Recorded information:

·····

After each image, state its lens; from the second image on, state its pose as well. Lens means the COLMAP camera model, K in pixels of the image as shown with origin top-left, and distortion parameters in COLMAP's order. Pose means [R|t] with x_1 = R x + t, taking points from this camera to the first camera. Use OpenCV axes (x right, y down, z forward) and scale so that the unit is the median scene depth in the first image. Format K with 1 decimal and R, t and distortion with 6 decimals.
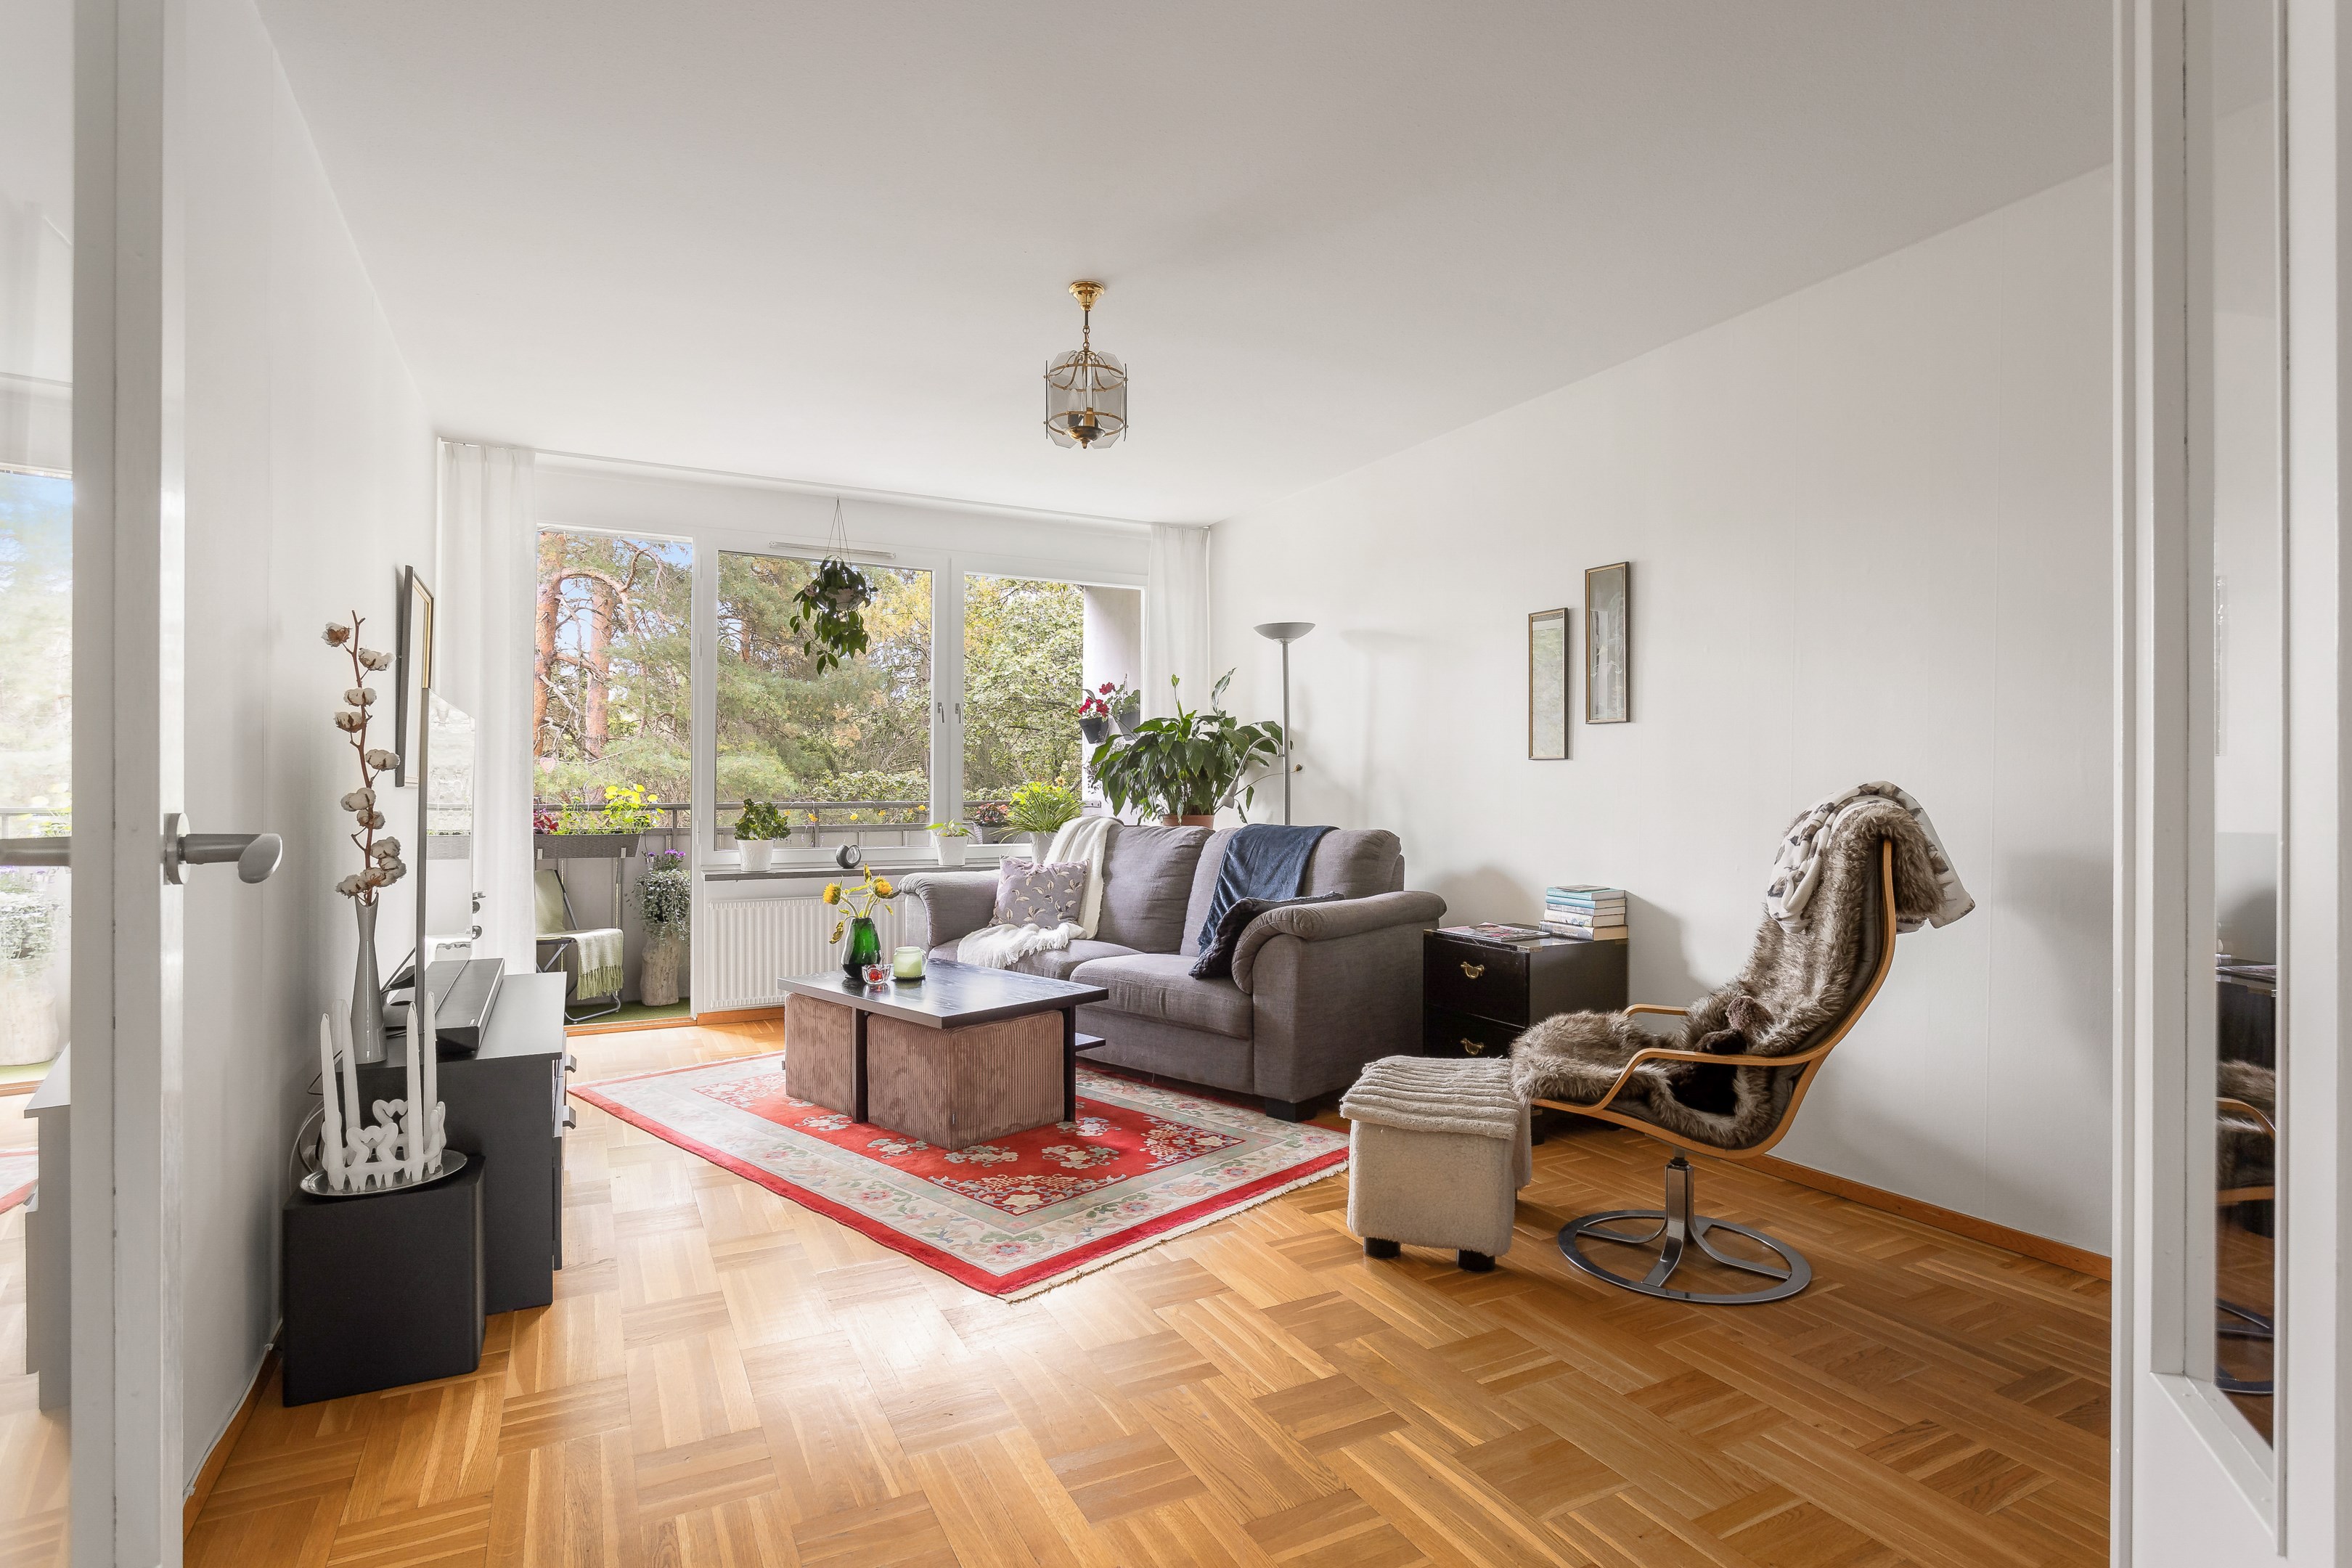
lens RADIAL K [[1196.3, 0, 1174.2], [0, 1196.3, 783.0], [0, 0, 1]] dist [-0.006533, 0.000101]
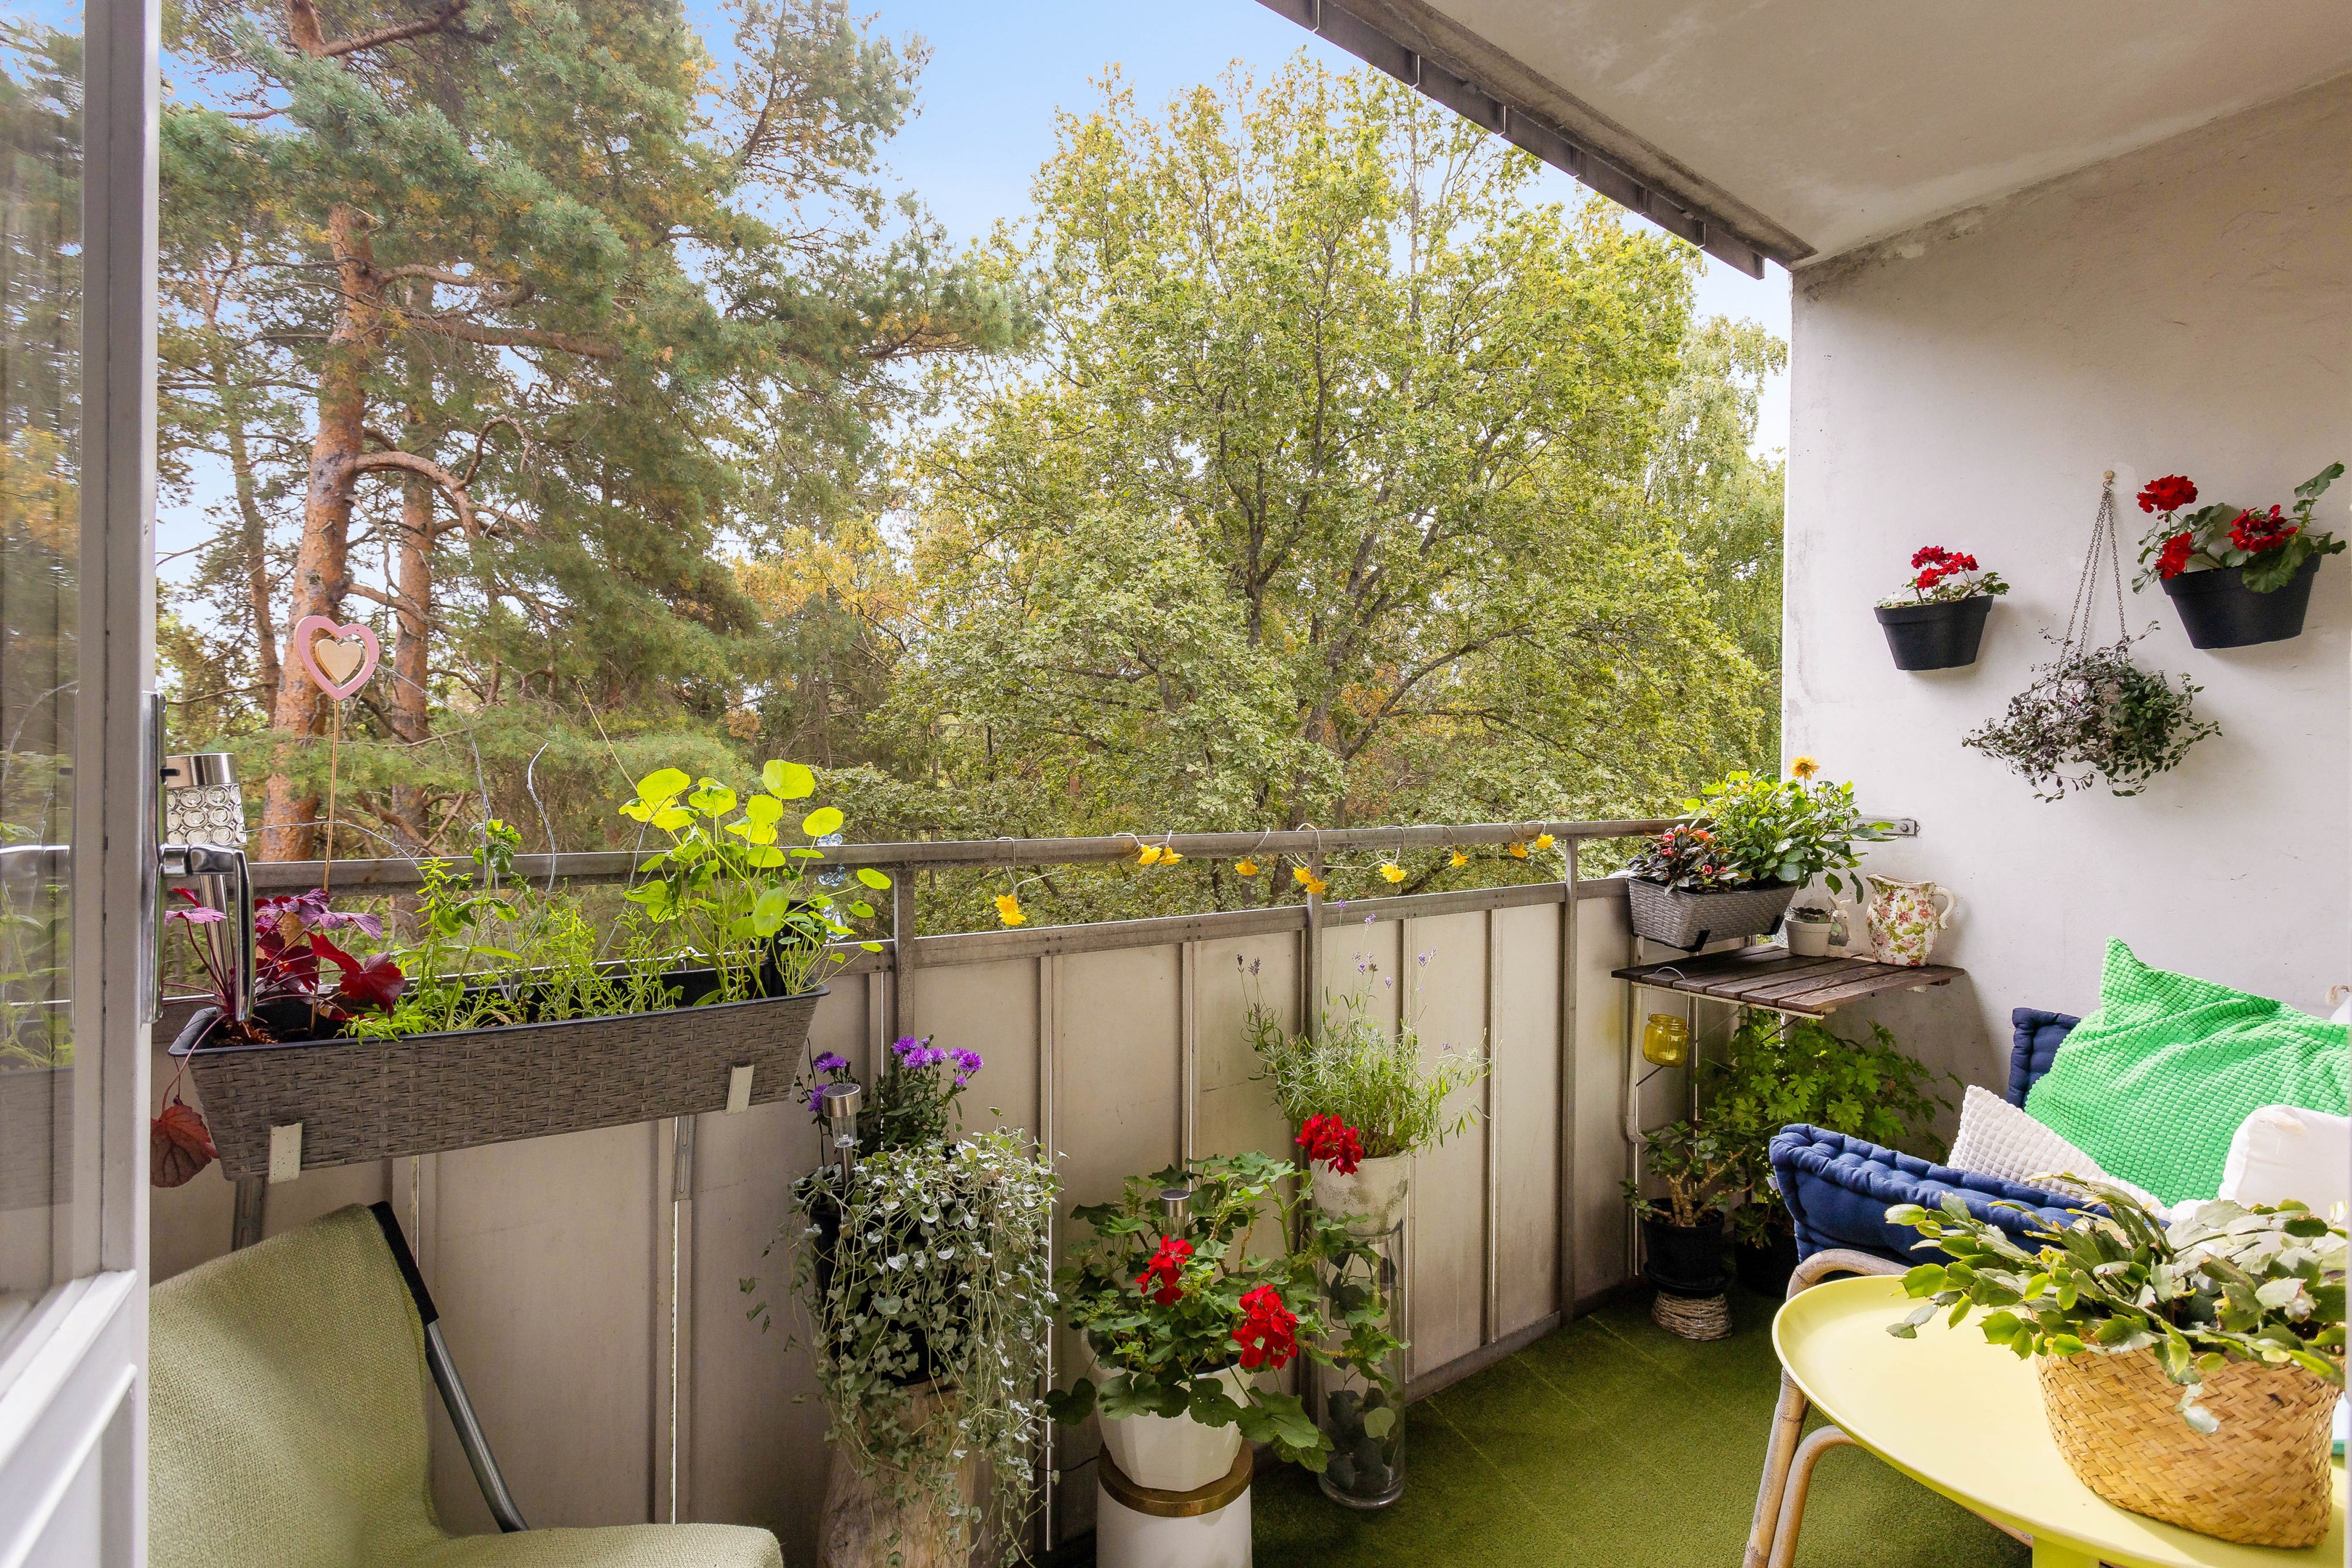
lens RADIAL K [[1106.4, 0, 1187.3], [0, 1106.4, 788.9], [0, 0, 1]] dist [-0.000718, -0.000856]
pose [[0.984895, 0.000680, 0.173150, -0.499385], [-0.001583, 0.999986, 0.005079, 0.005651], [-0.173144, -0.005276, 0.984882, 0.952628]]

·····

Task directions: Transcribe the data completely. No pictures should appear in the transcription.

Output for this task:
After each image, state its lens; from the second image on, state its pose as well. Lens means the COLMAP camera model, K in pixels of the image as shown with origin top-left, and distortion parameters in COLMAP's order. Pose means [R|t] with x_1 = R x + t, taking points from this camera to the first camera. Use OpenCV axes (x right, y down, z forward) and scale so that the unit is the median scene depth in the first image. Format K with 1 decimal and R, t and distortion with 6 decimals.
lens RADIAL K [[1196.3, 0, 1174.2], [0, 1196.3, 783.0], [0, 0, 1]] dist [-0.006533, 0.000101]
lens RADIAL K [[1106.4, 0, 1187.3], [0, 1106.4, 788.9], [0, 0, 1]] dist [-0.000718, -0.000856]
pose [[0.984895, 0.000680, 0.173150, -0.499385], [-0.001583, 0.999986, 0.005079, 0.005651], [-0.173144, -0.005276, 0.984882, 0.952628]]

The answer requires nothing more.